Start of Data section

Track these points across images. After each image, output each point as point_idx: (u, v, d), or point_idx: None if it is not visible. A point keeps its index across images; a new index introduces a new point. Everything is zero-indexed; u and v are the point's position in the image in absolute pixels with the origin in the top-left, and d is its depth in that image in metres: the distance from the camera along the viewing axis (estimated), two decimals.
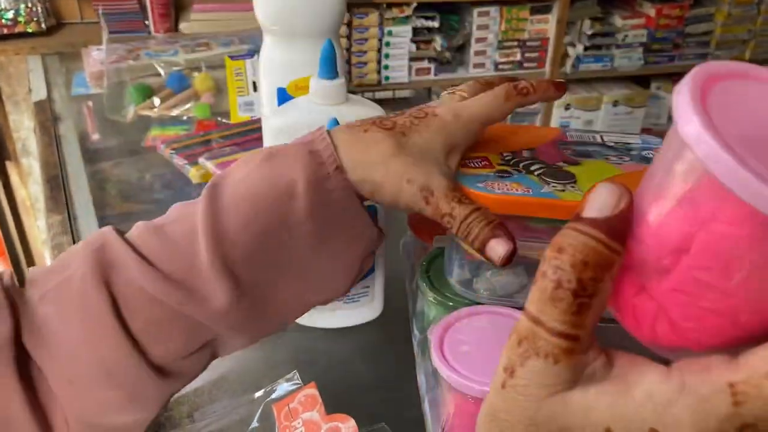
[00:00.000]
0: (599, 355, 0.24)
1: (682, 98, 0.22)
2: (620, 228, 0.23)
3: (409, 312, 0.60)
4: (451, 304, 0.51)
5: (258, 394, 0.49)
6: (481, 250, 0.40)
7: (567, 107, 2.25)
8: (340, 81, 0.57)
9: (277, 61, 0.67)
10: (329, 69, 0.56)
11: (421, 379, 0.52)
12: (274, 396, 0.46)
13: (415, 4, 1.89)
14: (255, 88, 1.17)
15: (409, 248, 0.67)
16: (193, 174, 0.89)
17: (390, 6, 1.88)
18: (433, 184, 0.42)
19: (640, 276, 0.24)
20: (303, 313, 0.46)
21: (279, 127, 0.57)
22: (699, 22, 2.22)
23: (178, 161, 0.92)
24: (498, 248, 0.40)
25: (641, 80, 2.35)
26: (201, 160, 0.87)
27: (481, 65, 2.04)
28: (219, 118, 1.11)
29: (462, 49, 2.04)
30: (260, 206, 0.41)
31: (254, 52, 1.29)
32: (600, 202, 0.24)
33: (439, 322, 0.49)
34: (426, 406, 0.50)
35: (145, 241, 0.41)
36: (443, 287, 0.52)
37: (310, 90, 0.58)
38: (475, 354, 0.45)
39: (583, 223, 0.23)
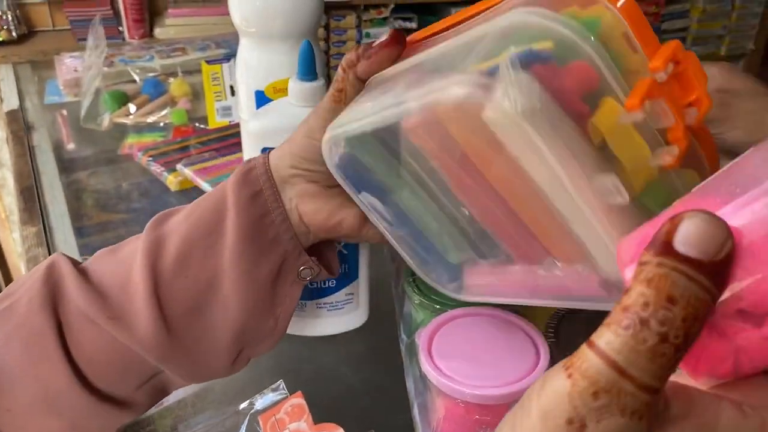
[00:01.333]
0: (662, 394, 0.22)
1: None
2: (725, 276, 0.21)
3: (396, 316, 0.59)
4: (438, 306, 0.50)
5: (243, 405, 0.47)
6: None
7: None
8: (320, 82, 0.56)
9: (254, 63, 0.66)
10: (308, 70, 0.55)
11: (410, 383, 0.51)
12: (259, 407, 0.45)
13: (392, 6, 1.88)
14: (233, 93, 1.15)
15: (394, 252, 0.66)
16: (170, 181, 0.88)
17: (367, 8, 1.88)
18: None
19: (722, 317, 0.22)
20: (232, 354, 0.44)
21: (258, 130, 0.56)
22: (675, 18, 2.24)
23: (156, 169, 0.90)
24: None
25: None
26: (179, 166, 0.85)
27: None
28: (196, 124, 1.10)
29: None
30: (197, 206, 0.43)
31: (231, 56, 1.27)
32: (705, 240, 0.20)
33: (426, 325, 0.48)
34: (415, 412, 0.49)
35: (95, 263, 0.43)
36: (429, 290, 0.51)
37: (288, 92, 0.57)
38: (464, 357, 0.44)
39: (692, 267, 0.20)
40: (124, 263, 0.42)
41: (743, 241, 0.21)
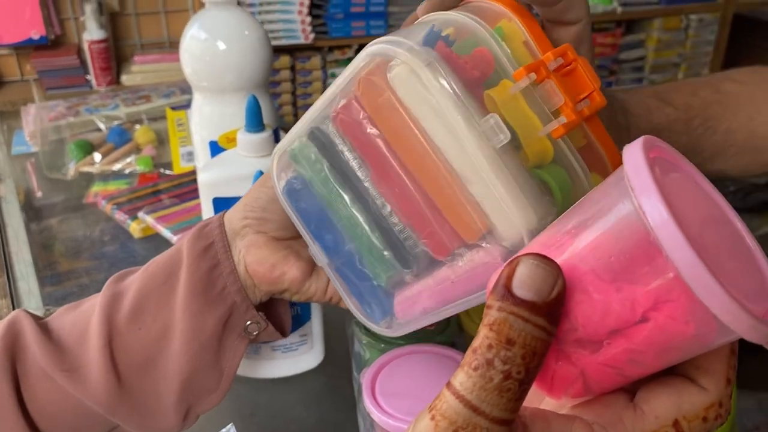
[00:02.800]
0: (518, 421, 0.24)
1: (641, 171, 0.22)
2: (558, 312, 0.23)
3: (350, 354, 0.61)
4: (383, 345, 0.52)
5: None
6: None
7: None
8: (267, 134, 0.59)
9: (207, 115, 0.69)
10: (255, 122, 0.58)
11: (360, 422, 0.53)
12: None
13: (355, 47, 1.93)
14: None
15: None
16: (134, 229, 0.89)
17: (332, 49, 1.92)
18: None
19: (564, 345, 0.24)
20: (183, 404, 0.45)
21: (208, 180, 0.58)
22: (632, 48, 2.32)
23: (120, 216, 0.92)
24: None
25: None
26: (140, 214, 0.87)
27: None
28: (162, 170, 1.12)
29: None
30: (154, 261, 0.45)
31: None
32: (537, 283, 0.22)
33: (371, 364, 0.50)
34: None
35: (56, 318, 0.44)
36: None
37: (237, 143, 0.59)
38: (408, 395, 0.46)
39: (527, 310, 0.22)
40: (83, 317, 0.44)
41: (573, 277, 0.23)
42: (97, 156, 1.12)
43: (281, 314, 0.50)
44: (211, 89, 0.67)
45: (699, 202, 0.25)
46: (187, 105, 1.25)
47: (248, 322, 0.45)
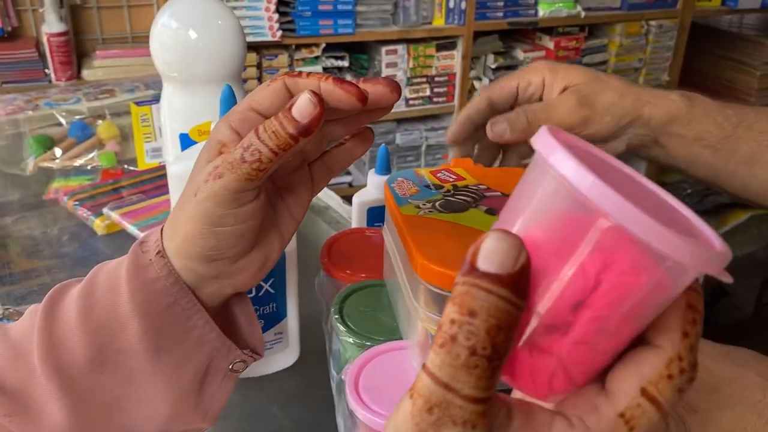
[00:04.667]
0: (501, 405, 0.24)
1: (550, 144, 0.23)
2: (524, 285, 0.22)
3: (327, 353, 0.60)
4: (366, 342, 0.50)
5: None
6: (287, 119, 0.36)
7: None
8: None
9: (178, 107, 0.66)
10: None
11: (339, 421, 0.51)
12: None
13: (324, 45, 1.92)
14: (162, 134, 1.15)
15: (322, 287, 0.66)
16: (97, 225, 0.86)
17: (299, 47, 1.90)
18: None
19: (534, 336, 0.24)
20: None
21: (180, 174, 0.56)
22: (595, 53, 2.35)
23: (82, 213, 0.89)
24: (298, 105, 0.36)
25: None
26: (105, 210, 0.84)
27: None
28: (126, 166, 1.08)
29: None
30: (91, 305, 0.39)
31: (160, 97, 1.27)
32: (500, 255, 0.22)
33: (353, 361, 0.49)
34: None
35: None
36: (357, 325, 0.52)
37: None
38: (392, 392, 0.45)
39: (489, 281, 0.22)
40: (19, 353, 0.39)
41: (533, 261, 0.23)
42: (57, 151, 1.08)
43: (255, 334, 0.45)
44: (182, 80, 0.65)
45: (612, 171, 0.26)
46: (152, 100, 1.22)
47: (234, 362, 0.42)
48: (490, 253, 0.22)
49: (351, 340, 0.51)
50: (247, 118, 0.39)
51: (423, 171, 0.54)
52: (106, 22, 1.74)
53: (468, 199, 0.49)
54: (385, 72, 2.03)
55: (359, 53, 2.04)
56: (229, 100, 0.56)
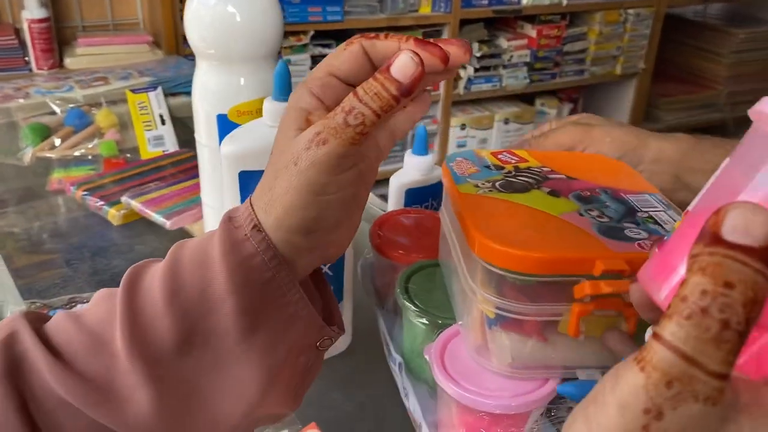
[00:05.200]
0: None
1: None
2: None
3: (382, 336, 0.58)
4: (439, 322, 0.49)
5: None
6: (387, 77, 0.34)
7: (462, 127, 2.32)
8: None
9: (213, 86, 0.64)
10: (284, 90, 0.54)
11: (413, 404, 0.50)
12: None
13: (312, 33, 1.88)
14: (162, 122, 1.11)
15: (367, 270, 0.65)
16: (112, 215, 0.83)
17: (287, 35, 1.86)
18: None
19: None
20: (248, 425, 0.40)
21: (233, 153, 0.54)
22: (575, 41, 2.37)
23: (93, 203, 0.85)
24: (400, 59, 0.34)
25: (527, 98, 2.48)
26: (124, 198, 0.80)
27: None
28: (128, 155, 1.04)
29: None
30: (180, 286, 0.36)
31: (157, 84, 1.22)
32: (754, 227, 0.21)
33: (435, 340, 0.47)
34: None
35: (60, 331, 0.37)
36: (427, 304, 0.51)
37: (264, 112, 0.55)
38: (477, 369, 0.44)
39: (743, 253, 0.20)
40: (99, 340, 0.37)
41: None
42: (56, 140, 1.03)
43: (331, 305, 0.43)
44: (219, 58, 0.62)
45: None
46: (148, 88, 1.18)
47: (323, 339, 0.40)
48: (740, 225, 0.21)
49: (423, 320, 0.50)
50: (327, 84, 0.37)
51: (484, 152, 0.53)
52: (86, 9, 1.67)
53: (530, 180, 0.48)
54: None
55: None
56: (284, 77, 0.54)
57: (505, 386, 0.42)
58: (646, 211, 0.44)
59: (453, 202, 0.46)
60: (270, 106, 0.54)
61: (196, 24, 0.61)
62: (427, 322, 0.49)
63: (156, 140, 1.08)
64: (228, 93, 0.63)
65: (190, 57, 1.76)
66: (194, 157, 1.01)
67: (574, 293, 0.35)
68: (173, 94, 1.24)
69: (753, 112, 0.25)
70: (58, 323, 0.38)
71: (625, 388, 0.22)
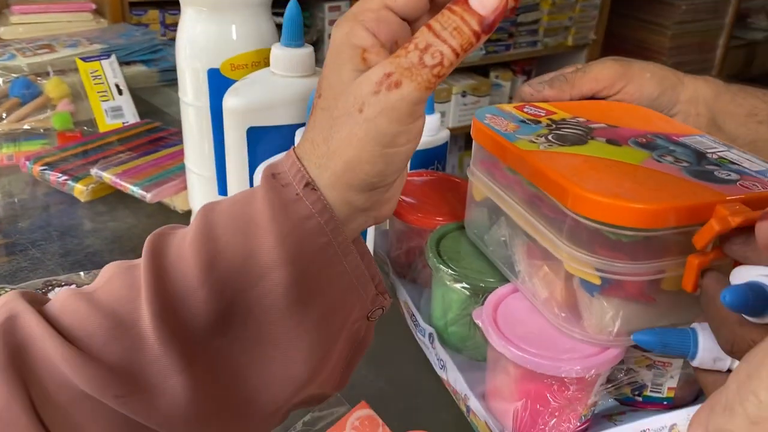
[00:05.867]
0: None
1: None
2: None
3: (404, 307, 0.54)
4: (482, 285, 0.45)
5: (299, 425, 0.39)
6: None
7: None
8: (308, 49, 0.49)
9: (202, 38, 0.57)
10: (295, 35, 0.49)
11: (453, 375, 0.46)
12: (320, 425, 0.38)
13: None
14: (120, 92, 1.02)
15: (380, 239, 0.60)
16: (78, 191, 0.75)
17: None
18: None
19: None
20: (290, 408, 0.35)
21: (238, 108, 0.48)
22: (528, 11, 2.36)
23: (55, 178, 0.77)
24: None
25: (481, 70, 2.46)
26: (94, 171, 0.72)
27: None
28: (85, 128, 0.96)
29: (316, 45, 1.98)
30: (217, 254, 0.31)
31: (109, 52, 1.13)
32: None
33: (481, 304, 0.43)
34: (474, 404, 0.43)
35: (69, 312, 0.31)
36: (463, 267, 0.46)
37: (272, 59, 0.49)
38: (535, 335, 0.40)
39: None
40: (120, 321, 0.31)
41: None
42: (2, 113, 0.93)
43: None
44: (208, 4, 0.55)
45: None
46: (101, 56, 1.08)
47: (375, 310, 0.36)
48: None
49: (463, 284, 0.46)
50: (383, 19, 0.32)
51: (506, 106, 0.49)
52: None
53: (578, 132, 0.44)
54: (329, 30, 1.94)
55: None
56: (296, 19, 0.48)
57: (575, 348, 0.38)
58: (714, 152, 0.41)
59: (516, 162, 0.41)
60: (280, 52, 0.49)
61: None
62: (468, 286, 0.45)
63: (114, 111, 0.99)
64: (219, 45, 0.56)
65: (139, 25, 1.65)
66: (161, 128, 0.93)
67: (697, 241, 0.32)
68: (127, 63, 1.15)
69: None
70: (65, 303, 0.31)
71: None
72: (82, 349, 0.30)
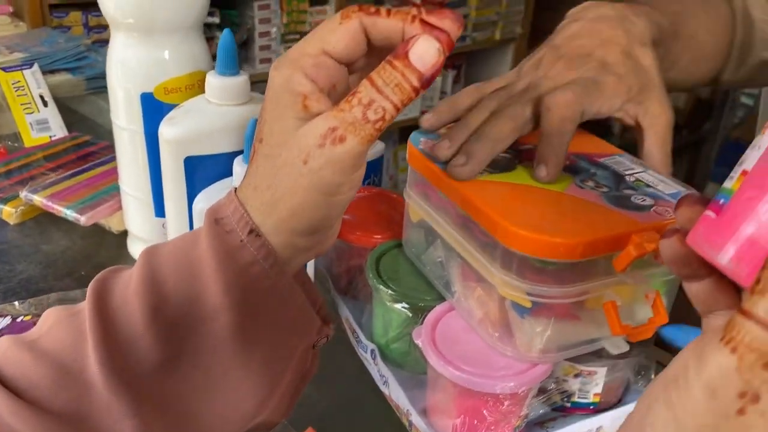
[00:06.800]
0: None
1: None
2: None
3: (346, 323, 0.55)
4: (421, 305, 0.47)
5: None
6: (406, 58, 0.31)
7: None
8: (243, 77, 0.50)
9: (134, 62, 0.56)
10: (230, 63, 0.49)
11: (395, 391, 0.48)
12: None
13: None
14: (45, 103, 0.99)
15: (326, 263, 0.61)
16: (7, 214, 0.72)
17: None
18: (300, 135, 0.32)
19: None
20: None
21: (176, 138, 0.48)
22: (456, 7, 2.40)
23: None
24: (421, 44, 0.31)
25: None
26: (24, 194, 0.70)
27: (267, 60, 1.98)
28: (9, 143, 0.92)
29: (246, 44, 1.96)
30: (162, 299, 0.32)
31: (32, 61, 1.09)
32: None
33: (421, 323, 0.45)
34: (415, 419, 0.46)
35: (11, 363, 0.31)
36: (402, 287, 0.48)
37: (207, 88, 0.50)
38: (469, 352, 0.43)
39: None
40: (65, 368, 0.31)
41: None
42: None
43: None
44: (139, 29, 0.55)
45: None
46: (22, 65, 1.04)
47: (321, 339, 0.37)
48: None
49: (402, 304, 0.47)
50: (321, 64, 0.33)
51: (443, 130, 0.51)
52: None
53: (507, 155, 0.46)
54: (259, 28, 1.92)
55: (229, 8, 1.90)
56: (230, 48, 0.49)
57: (508, 366, 0.41)
58: (631, 174, 0.44)
59: (449, 190, 0.43)
60: (215, 81, 0.49)
61: None
62: (408, 306, 0.47)
63: (40, 125, 0.96)
64: (151, 69, 0.56)
65: (62, 29, 1.59)
66: (90, 142, 0.91)
67: (617, 265, 0.35)
68: (51, 72, 1.11)
69: None
70: (7, 354, 0.32)
71: (714, 371, 0.21)
72: (29, 401, 0.30)
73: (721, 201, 0.26)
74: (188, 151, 0.48)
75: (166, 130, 0.47)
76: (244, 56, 1.99)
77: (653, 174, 0.44)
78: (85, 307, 0.32)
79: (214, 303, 0.32)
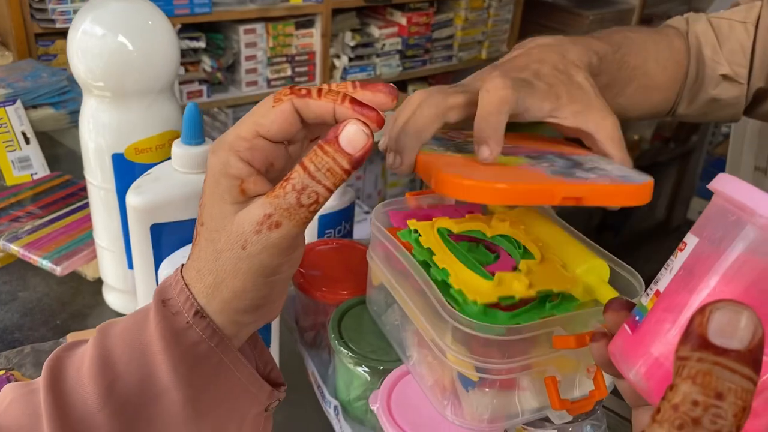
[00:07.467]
0: None
1: (746, 193, 0.23)
2: (760, 359, 0.21)
3: (311, 377, 0.57)
4: (381, 368, 0.49)
5: None
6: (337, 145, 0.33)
7: None
8: (208, 146, 0.52)
9: (105, 123, 0.58)
10: (195, 134, 0.51)
11: None
12: None
13: (179, 26, 1.78)
14: (27, 141, 1.01)
15: (289, 306, 0.63)
16: None
17: None
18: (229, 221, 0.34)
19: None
20: None
21: (142, 207, 0.50)
22: (443, 27, 2.43)
23: None
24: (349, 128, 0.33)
25: (400, 85, 2.51)
26: (2, 242, 0.72)
27: (254, 83, 2.00)
28: None
29: (233, 68, 1.98)
30: (114, 378, 0.34)
31: (15, 97, 1.10)
32: (739, 329, 0.21)
33: (378, 387, 0.47)
34: None
35: None
36: (363, 347, 0.50)
37: (173, 157, 0.51)
38: (426, 415, 0.44)
39: (732, 359, 0.21)
40: None
41: None
42: None
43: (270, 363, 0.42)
44: (111, 92, 0.57)
45: None
46: (6, 102, 1.06)
47: (272, 403, 0.39)
48: (727, 327, 0.21)
49: (363, 367, 0.49)
50: (257, 147, 0.34)
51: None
52: None
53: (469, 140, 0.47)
54: (245, 52, 1.93)
55: (215, 32, 1.92)
56: (195, 120, 0.50)
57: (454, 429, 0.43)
58: (592, 163, 0.44)
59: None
60: (180, 151, 0.51)
61: (82, 55, 0.56)
62: (368, 369, 0.49)
63: (22, 162, 0.98)
64: (122, 131, 0.58)
65: (47, 57, 1.60)
66: (72, 182, 0.93)
67: (556, 345, 0.37)
68: (33, 107, 1.12)
69: (711, 187, 0.26)
70: None
71: None
72: None
73: (637, 318, 0.28)
74: (154, 219, 0.49)
75: (132, 199, 0.49)
76: (230, 80, 2.00)
77: (615, 166, 0.44)
78: (41, 386, 0.34)
79: (164, 381, 0.34)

End of Data section

> Task details: In the listing above, find the line containing "1: (682, 98, 0.22)" and the line containing "24: (498, 248, 0.40)", then quote both, plus every line between them, exactly as written.

> Output:
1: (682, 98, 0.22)
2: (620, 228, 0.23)
3: (409, 312, 0.60)
4: (451, 304, 0.51)
5: (258, 394, 0.49)
6: (481, 250, 0.40)
7: (567, 107, 2.25)
8: (340, 81, 0.57)
9: (277, 61, 0.67)
10: (329, 69, 0.56)
11: (421, 379, 0.52)
12: (274, 396, 0.46)
13: (415, 4, 1.89)
14: (255, 88, 1.17)
15: (409, 248, 0.67)
16: (193, 174, 0.89)
17: (390, 6, 1.88)
18: (433, 184, 0.42)
19: (640, 276, 0.24)
20: (303, 313, 0.46)
21: (279, 127, 0.57)
22: (699, 22, 2.22)
23: (178, 161, 0.92)
24: (498, 248, 0.40)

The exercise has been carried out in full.